What The Mouth Tells
She said, You have scars in your mouth.
I guess the mouth goes through things
in the course of a life. The attempt to
emulate Chuck Smith and uncap a beer
bottle with your teeth; the lobster dinner
at Gerlinde’s cottage after six shots
of Courvoisier; the three day blow
via Wilson and an eight-ball cut
with powdered glass it felt like;
never mind the session with a lady
from the Red Zone who found
your lurid longing almost off-putting.
How bad is it?

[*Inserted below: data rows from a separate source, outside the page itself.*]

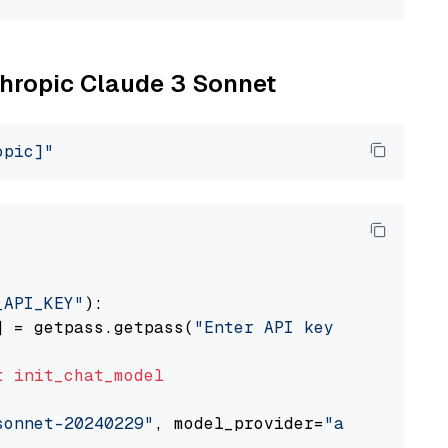
nthropic Claude 3 Sonnet
opic]"
_API_KEY"
):

] = getpass.getpass(
"Enter API key for Anthro
t
init_chat_model
sonnet-20240229"
, model_provider=
"anthropic"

I asked Amy the hygienist,
who amiably declared I had nothing
to worry about except oral cancer.
I departed the clinic with a smile
less yellow than an hour before and my
thoughts adrift, recalling Chuck Smith
for instance, who married my cousin Maria
and is still kicking around albeit
with dentures; and I wondered
what ever happened to lovely Gerlinde
who my best friend Andy abandoned.
And what ever happened to Andy,
who split for the north without warning?
And Wilson is probably married with kids
and wearing a girdle and feeling
pretty good about how things turned
out for him, given everything.
And the lady from the Red Zone
back then already jaundiced
likely grew too cynical
to profitably ply her trade,
not unlike that john many years ago
who paid her in five dollar bills
for a taste of humiliation
and said that life, too, made him sick.